• _Source_:

Why Drive When You Can Overdrive: Our TJ Gets an AW4 Overdrive Transmission


One of the greatest struggles for the owners of automobiles is something we like to call “Modification Remorse.” Modification Remorse affects hot rodders, road racers, and off-roaders alike. No matter what denomination of automotive performance, modifications to vehicles must be made in order to allow vehicles to go faster, corner harder, jump higher, or cover more challenging terrain. Changing stock components to altered or completely different parts can essentially start a butterfly effect for any vehicle.

For example, the owner of a Plymouth Duster decides he wants to be able to rack up faster ET’s at the local drag strip so he purchases a set of drag radial tires. These tires offer dramatically more grip than any tires offered when the Duster was purchased in 1972. As a result, after a number of hard launches, the Duster suffered a broken axle shaft in the rear end. To solve the rearend weakness, a Dana 60 is installed in car. This is where Modification Remorse is likely to kick in; with money being thrown at the car in order to fix the problems now present, the owner will likely have a thought similar to “If only I had just left the car alone.”

• _Provided records_:
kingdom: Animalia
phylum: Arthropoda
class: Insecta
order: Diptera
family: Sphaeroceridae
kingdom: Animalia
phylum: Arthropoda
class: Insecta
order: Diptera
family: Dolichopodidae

==

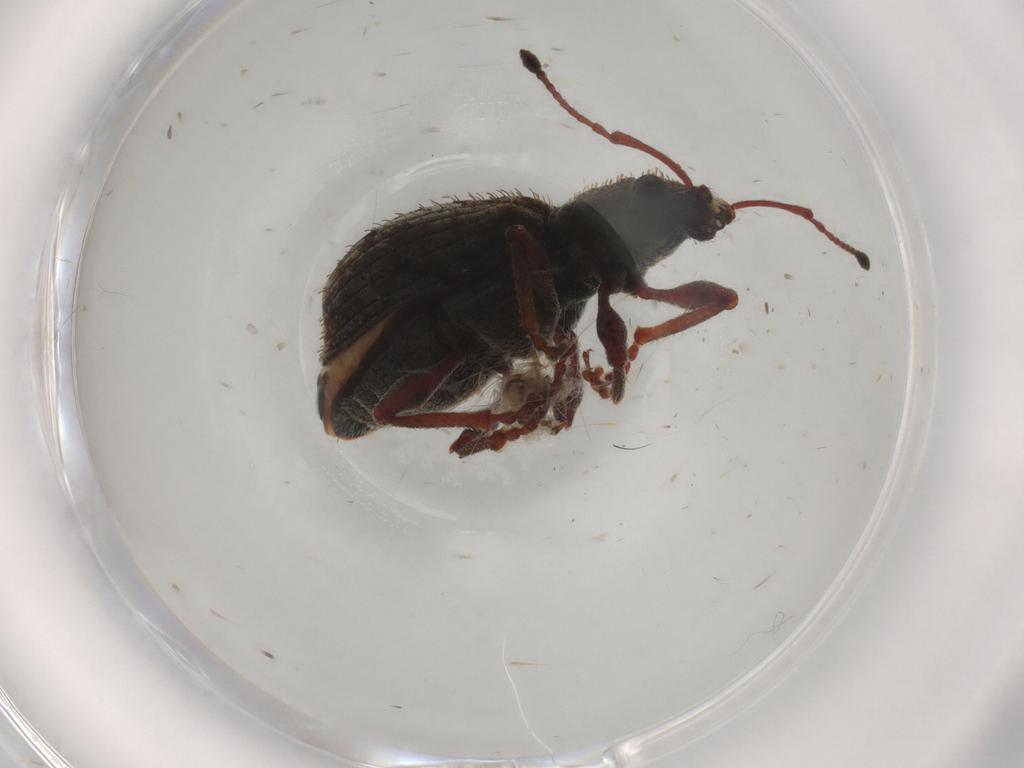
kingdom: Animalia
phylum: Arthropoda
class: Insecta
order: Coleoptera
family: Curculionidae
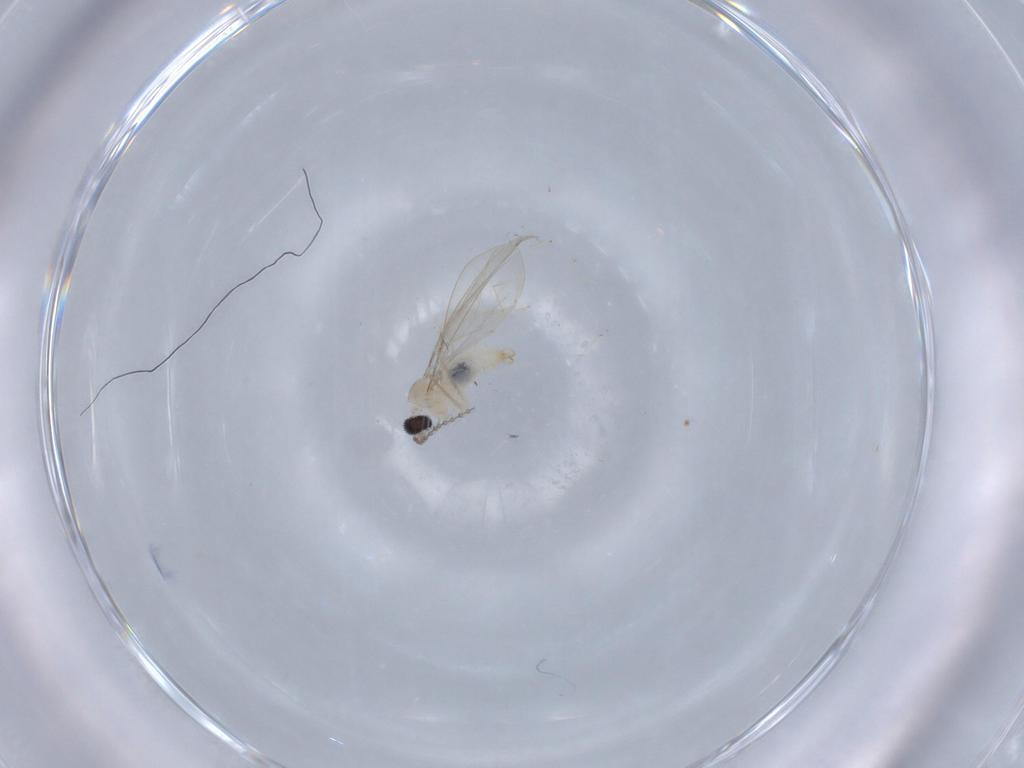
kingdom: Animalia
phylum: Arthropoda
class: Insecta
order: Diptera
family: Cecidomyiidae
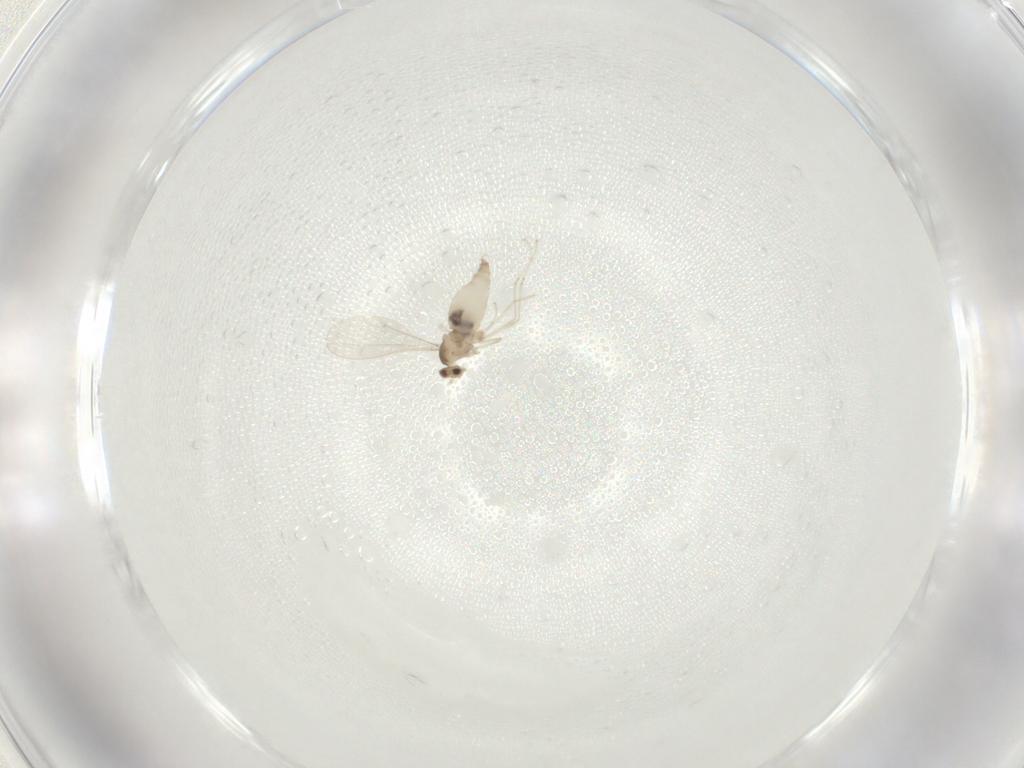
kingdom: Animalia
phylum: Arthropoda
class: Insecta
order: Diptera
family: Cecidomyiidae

• _Actions to take_:
**a)** Rewrite the overdrive transmission article between "Why Drive When" and "for any vehicle.", inclusive, replacing "Modification Remorse" with "Upgrade Regret".
**b)** Pick up the article on the TJ's AW4 overdrive transmission after its last sentence and write the next part.

• _Responses in order_:
**a)**
Why Drive When You Can Overdrive: Our TJ Gets an AW4 Overdrive Transmission


One of the greatest struggles for the owners of automobiles is something we like to call “Upgrade Regret.” Upgrade Regret affects hot rodders, road racers, and off-roaders alike. No matter what denomination of automotive performance, modifications to vehicles must be made in order to allow vehicles to go faster, corner harder, jump higher, or cover more challenging terrain. Changing stock components to altered or completely different parts can essentially start a butterfly effect for any vehicle.

**b)**
Before anything was removed we took measurements on the stock drivetrain and took photos so be sure and remember where the drivetrain sat and how factory electrical connecters were routed.

Above left: Various parts were collected including the Cherokee donor transmission, transmission control unit, Cherokee electrical connections, Cherokee flywheel and hardware. Pictured here is the AW4 transmission next to the TJ’s stock P231 transfer case. Above right: Removing the stock 32H transmission from the Wrangler is pretty strait forward and can be done in a couple of hours with the help of a friend or two. With the two transmissions side by side the size difference between the two is very obvious.

Above left: In order to mate the TJ transfer case with the XJ transmission the output on the transfer case has to be cut down or changed to the shorter Cherokee style. We chose to cut ours down, one person running the angle grinder while another slowly turned the transfer case yoke to turn the input shaft. Above right: After the shaft had been modified we were able to mate the transmission and transfer case before installation into the Jeep.

In the off-road world, “If I had only left the rig alone” is an all too present idea as owners add differential lockers to ill-equipped axles, add engines with more horsepower to neglected transmissions, or add winches and off-road lights to underperforming alternators. But after the brief moments of Modification Remorse pass, vehicles may continue to be modified in order to eliminate weak links and achieve greater performance.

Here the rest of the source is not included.